* MATERIAL FOR THIS TASK
# # # # # # #
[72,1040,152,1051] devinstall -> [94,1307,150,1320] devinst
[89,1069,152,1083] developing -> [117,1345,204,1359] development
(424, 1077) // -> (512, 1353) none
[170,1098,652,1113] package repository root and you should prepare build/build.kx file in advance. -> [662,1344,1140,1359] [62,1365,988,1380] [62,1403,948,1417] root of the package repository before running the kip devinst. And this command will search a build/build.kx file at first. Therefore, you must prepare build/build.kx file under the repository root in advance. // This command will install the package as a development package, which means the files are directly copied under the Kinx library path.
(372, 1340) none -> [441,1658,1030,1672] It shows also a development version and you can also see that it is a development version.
# # # # # # #
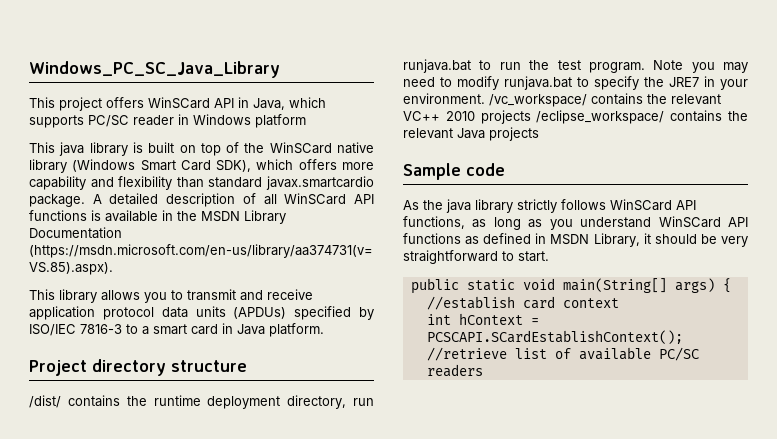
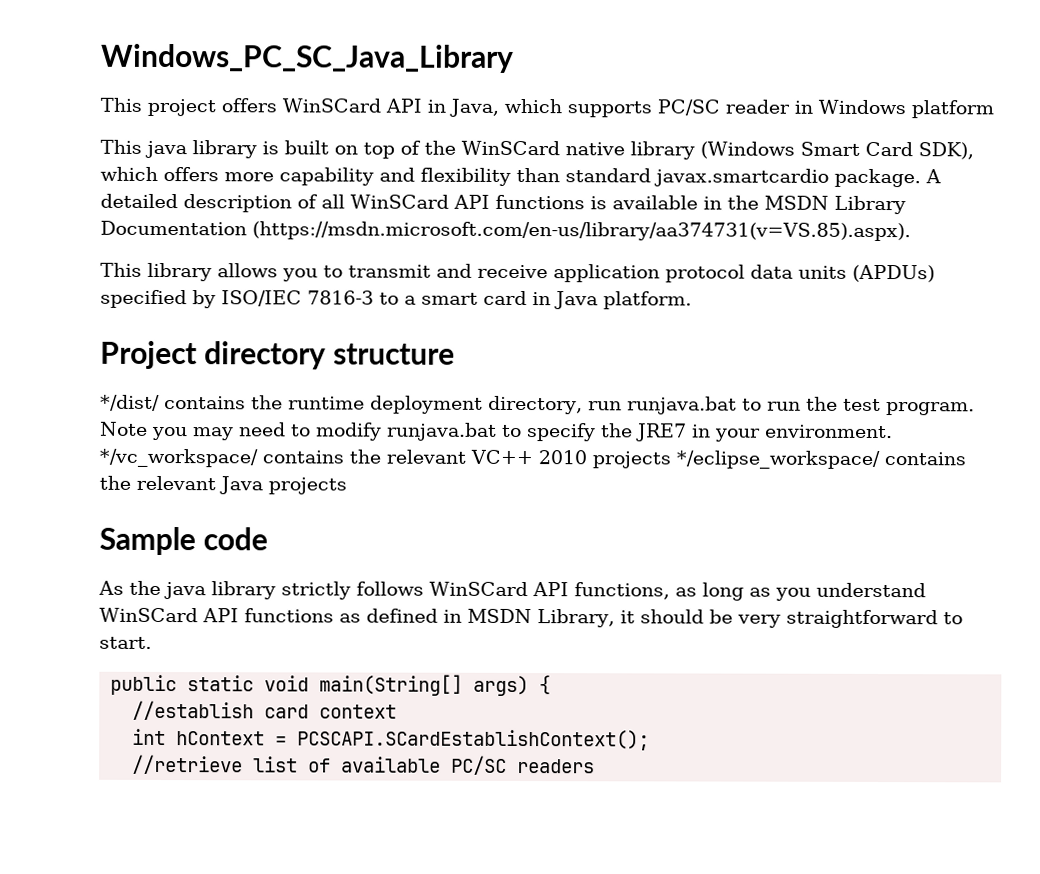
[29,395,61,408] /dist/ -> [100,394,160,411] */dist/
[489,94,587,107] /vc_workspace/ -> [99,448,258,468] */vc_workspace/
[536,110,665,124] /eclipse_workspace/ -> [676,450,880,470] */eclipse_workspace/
# # # # # # #
* EXERCISE BRIEF
Above are the lines; repeat exactly the ones from the line containing "[29,395,61,408] /dist/ ->" down to the line containing "[536,110,665,124] /eclipse_workspace/ ->", both inclusive.

* RESULT
[29,395,61,408] /dist/ -> [100,394,160,411] */dist/
[489,94,587,107] /vc_workspace/ -> [99,448,258,468] */vc_workspace/
[536,110,665,124] /eclipse_workspace/ -> [676,450,880,470] */eclipse_workspace/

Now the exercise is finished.